• **WHAT NEEDS TO BE DONE**: Repeat the records in full, exactly.

• **RECORDS TO PROCESS**:
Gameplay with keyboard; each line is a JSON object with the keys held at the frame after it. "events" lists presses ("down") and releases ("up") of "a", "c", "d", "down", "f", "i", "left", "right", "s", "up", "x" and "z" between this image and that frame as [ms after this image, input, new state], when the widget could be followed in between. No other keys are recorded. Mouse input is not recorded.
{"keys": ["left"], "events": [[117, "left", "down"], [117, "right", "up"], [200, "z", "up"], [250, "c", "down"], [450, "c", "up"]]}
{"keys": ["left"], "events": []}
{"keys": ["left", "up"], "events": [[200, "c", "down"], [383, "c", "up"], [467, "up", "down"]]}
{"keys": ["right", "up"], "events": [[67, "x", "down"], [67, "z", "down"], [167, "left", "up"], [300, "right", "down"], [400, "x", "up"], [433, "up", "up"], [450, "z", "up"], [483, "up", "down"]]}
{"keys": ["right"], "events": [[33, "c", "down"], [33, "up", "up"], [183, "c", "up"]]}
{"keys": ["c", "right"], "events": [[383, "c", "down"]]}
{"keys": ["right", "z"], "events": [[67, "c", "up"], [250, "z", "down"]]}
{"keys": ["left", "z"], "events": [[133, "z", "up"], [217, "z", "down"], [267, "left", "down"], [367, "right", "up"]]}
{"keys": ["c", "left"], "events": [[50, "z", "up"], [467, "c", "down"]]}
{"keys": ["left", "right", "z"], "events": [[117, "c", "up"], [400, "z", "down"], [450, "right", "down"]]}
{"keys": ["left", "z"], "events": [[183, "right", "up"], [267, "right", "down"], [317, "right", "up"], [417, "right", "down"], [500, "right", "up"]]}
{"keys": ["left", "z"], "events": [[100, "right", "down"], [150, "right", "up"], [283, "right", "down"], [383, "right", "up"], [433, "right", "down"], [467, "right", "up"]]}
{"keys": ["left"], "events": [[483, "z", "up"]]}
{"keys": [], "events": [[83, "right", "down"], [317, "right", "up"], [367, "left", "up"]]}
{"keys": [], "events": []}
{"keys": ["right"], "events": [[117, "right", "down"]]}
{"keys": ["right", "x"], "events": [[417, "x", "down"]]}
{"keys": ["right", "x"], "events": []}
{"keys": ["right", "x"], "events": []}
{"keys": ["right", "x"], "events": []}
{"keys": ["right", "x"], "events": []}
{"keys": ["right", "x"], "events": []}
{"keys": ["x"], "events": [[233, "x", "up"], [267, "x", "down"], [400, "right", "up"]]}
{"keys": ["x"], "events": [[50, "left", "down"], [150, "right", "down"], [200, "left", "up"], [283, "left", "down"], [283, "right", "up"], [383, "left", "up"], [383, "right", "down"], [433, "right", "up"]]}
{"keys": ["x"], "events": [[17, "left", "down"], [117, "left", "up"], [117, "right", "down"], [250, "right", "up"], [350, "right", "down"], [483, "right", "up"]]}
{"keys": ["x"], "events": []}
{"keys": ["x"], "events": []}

• **OUTPUT FOR THIS EXERCISE**:
Gameplay with keyboard; each line is a JSON object with the keys held at the frame after it. "events" lists presses ("down") and releases ("up") of "a", "c", "d", "down", "f", "i", "left", "right", "s", "up", "x" and "z" between this image and that frame as [ms after this image, input, new state], when the widget could be followed in between. No other keys are recorded. Mouse input is not recorded.
{"keys": ["left"], "events": [[117, "left", "down"], [117, "right", "up"], [200, "z", "up"], [250, "c", "down"], [450, "c", "up"]]}
{"keys": ["left"], "events": []}
{"keys": ["left", "up"], "events": [[200, "c", "down"], [383, "c", "up"], [467, "up", "down"]]}
{"keys": ["right", "up"], "events": [[67, "x", "down"], [67, "z", "down"], [167, "left", "up"], [300, "right", "down"], [400, "x", "up"], [433, "up", "up"], [450, "z", "up"], [483, "up", "down"]]}
{"keys": ["right"], "events": [[33, "c", "down"], [33, "up", "up"], [183, "c", "up"]]}
{"keys": ["c", "right"], "events": [[383, "c", "down"]]}
{"keys": ["right", "z"], "events": [[67, "c", "up"], [250, "z", "down"]]}
{"keys": ["left", "z"], "events": [[133, "z", "up"], [217, "z", "down"], [267, "left", "down"], [367, "right", "up"]]}
{"keys": ["c", "left"], "events": [[50, "z", "up"], [467, "c", "down"]]}
{"keys": ["left", "right", "z"], "events": [[117, "c", "up"], [400, "z", "down"], [450, "right", "down"]]}
{"keys": ["left", "z"], "events": [[183, "right", "up"], [267, "right", "down"], [317, "right", "up"], [417, "right", "down"], [500, "right", "up"]]}
{"keys": ["left", "z"], "events": [[100, "right", "down"], [150, "right", "up"], [283, "right", "down"], [383, "right", "up"], [433, "right", "down"], [467, "right", "up"]]}
{"keys": ["left"], "events": [[483, "z", "up"]]}
{"keys": [], "events": [[83, "right", "down"], [317, "right", "up"], [367, "left", "up"]]}
{"keys": [], "events": []}
{"keys": ["right"], "events": [[117, "right", "down"]]}
{"keys": ["right", "x"], "events": [[417, "x", "down"]]}
{"keys": ["right", "x"], "events": []}
{"keys": ["right", "x"], "events": []}
{"keys": ["right", "x"], "events": []}
{"keys": ["right", "x"], "events": []}
{"keys": ["right", "x"], "events": []}
{"keys": ["x"], "events": [[233, "x", "up"], [267, "x", "down"], [400, "right", "up"]]}
{"keys": ["x"], "events": [[50, "left", "down"], [150, "right", "down"], [200, "left", "up"], [283, "left", "down"], [283, "right", "up"], [383, "left", "up"], [383, "right", "down"], [433, "right", "up"]]}
{"keys": ["x"], "events": [[17, "left", "down"], [117, "left", "up"], [117, "right", "down"], [250, "right", "up"], [350, "right", "down"], [483, "right", "up"]]}
{"keys": ["x"], "events": []}
{"keys": ["x"], "events": []}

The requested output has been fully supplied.